## WORK TASK
Each line below that includes the word "degrees" is to be reported.

## DATA SHOWN
◇ ◇ ◇ ◇ ◇

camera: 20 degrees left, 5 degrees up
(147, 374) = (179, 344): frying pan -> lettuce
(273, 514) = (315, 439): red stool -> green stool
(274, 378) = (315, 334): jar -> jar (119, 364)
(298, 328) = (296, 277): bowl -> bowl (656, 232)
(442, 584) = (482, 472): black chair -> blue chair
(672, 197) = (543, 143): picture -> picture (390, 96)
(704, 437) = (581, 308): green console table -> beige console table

◇ ◇ ◇ ◇ ◇

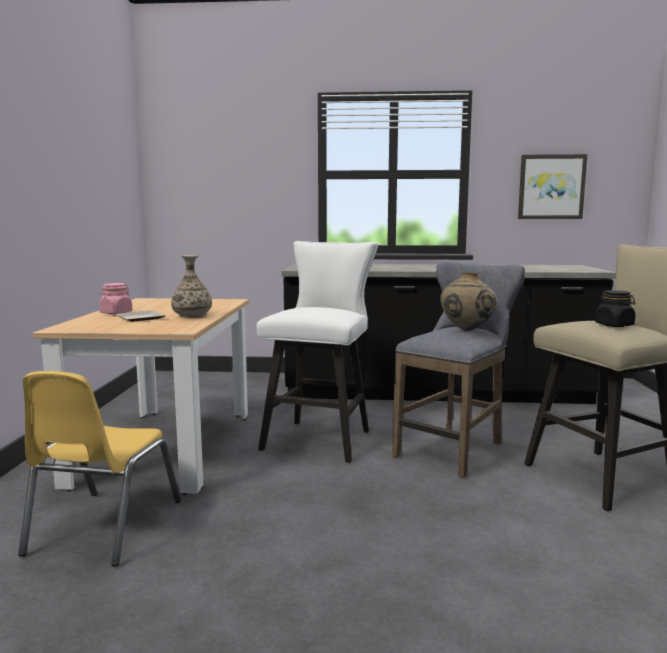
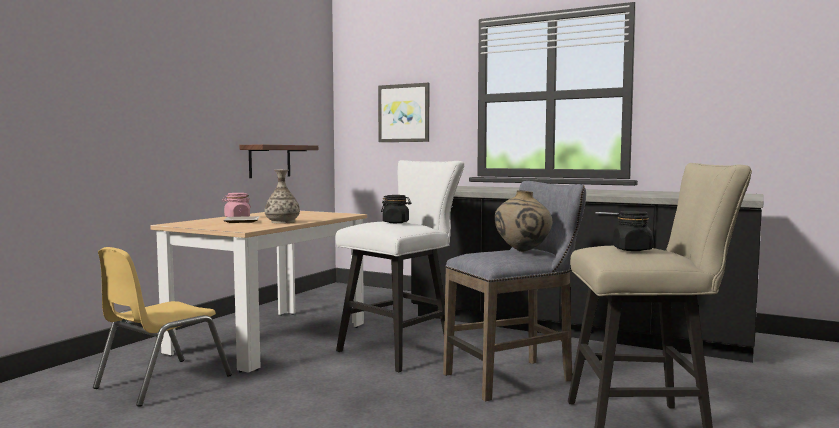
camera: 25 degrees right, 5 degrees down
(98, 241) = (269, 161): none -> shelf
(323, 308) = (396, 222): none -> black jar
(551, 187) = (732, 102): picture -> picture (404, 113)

◇ ◇ ◇ ◇ ◇

## OUTPUT OF THE EXERCISE
camera: 20 degrees left, 5 degrees up
camera: 25 degrees right, 5 degrees down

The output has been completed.